> _Document extract_:
········

After three seasons in Minor League Baseball (MiLB) within the St. Louis Cardinals' system, Popkins was released by the Springfield Cardinals on April 3, 2015. Throughout his minor league career, he primarily played as an outfielder, covering both left field and right field positions defensively.

=== Washington Wild Things (2015–2016) ===
After his minor league career, Popkins played for the Washington Wild Things of the Frontier League.

Popkins finished the 2015 season batting .232/.361/.505 with 20 home runs and 46 RBIs in 93 games.

Popkins finished the 2016 season batting .281/.411/.533 with 15 home runs and 48 RBIs in 94 games.

=== Sioux Falls Canaries (2017) ===
Popkins played for the Sioux Falls Canaries of the American Association of Professional Baseball for the 2017 season. He finished the season batting .107/.167/.143 with two RBIs in seven games.

········

> _What you will do_:
**a)** Print the passage on Popkins's baseball career word for word, from "After three seasons" up to and including "in 93 games.".
**b)** Answer these questions using the passage on Popkins's baseball career:
(i) On what date did the Springfield Cardinals release Popkins?
(ii) How many home runs did Popkins hit in the 2016 season?
(iii) In how many games did Popkins play for the Sioux Falls Canaries in 2017?

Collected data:
········

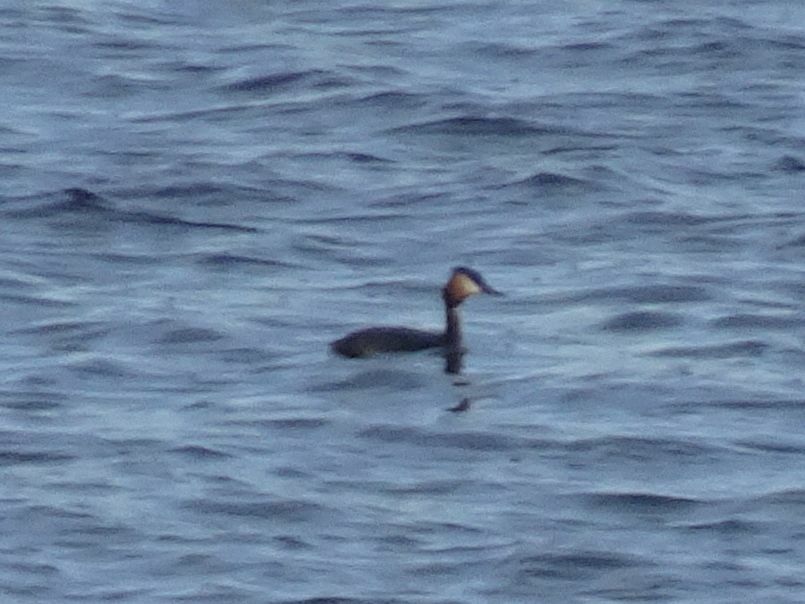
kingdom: Animalia
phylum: Chordata
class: Aves
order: Podicipediformes
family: Podicipedidae
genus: Podiceps
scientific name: Podiceps cristatus
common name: Great crested grebe
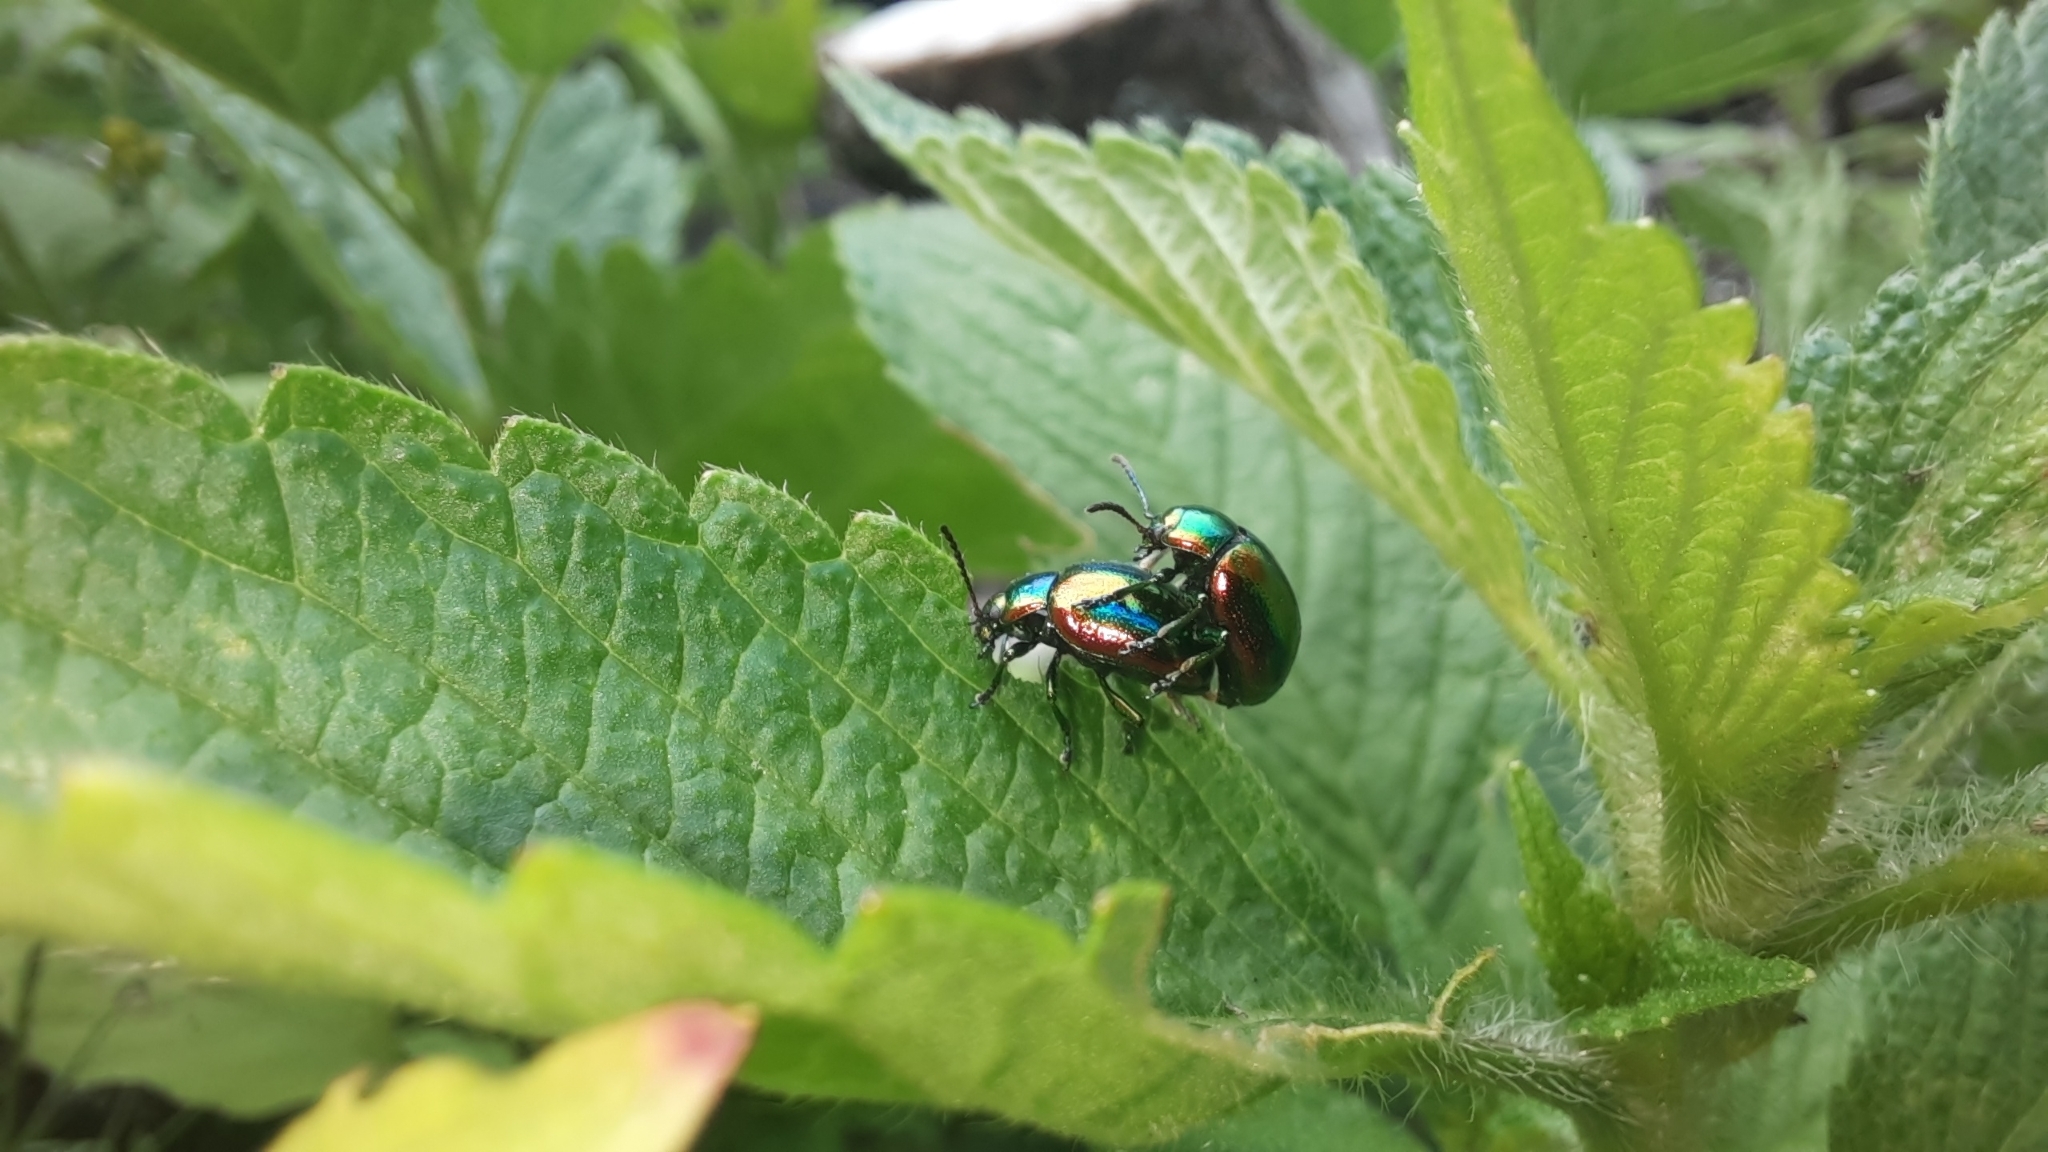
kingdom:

········

> _Completed exercise_:
**a)**
After three seasons in Minor League Baseball (MiLB) within the St. Louis Cardinals' system, Popkins was released by the Springfield Cardinals on April 3, 2015. Throughout his minor league career, he primarily played as an outfielder, covering both left field and right field positions defensively.

=== Washington Wild Things (2015–2016) ===
After his minor league career, Popkins played for the Washington Wild Things of the Frontier League.

Popkins finished the 2015 season batting .232/.361/.505 with 20 home runs and 46 RBIs in 93 games.

**b)**
(i) April 3, 2015
(ii) 15
(iii) Seven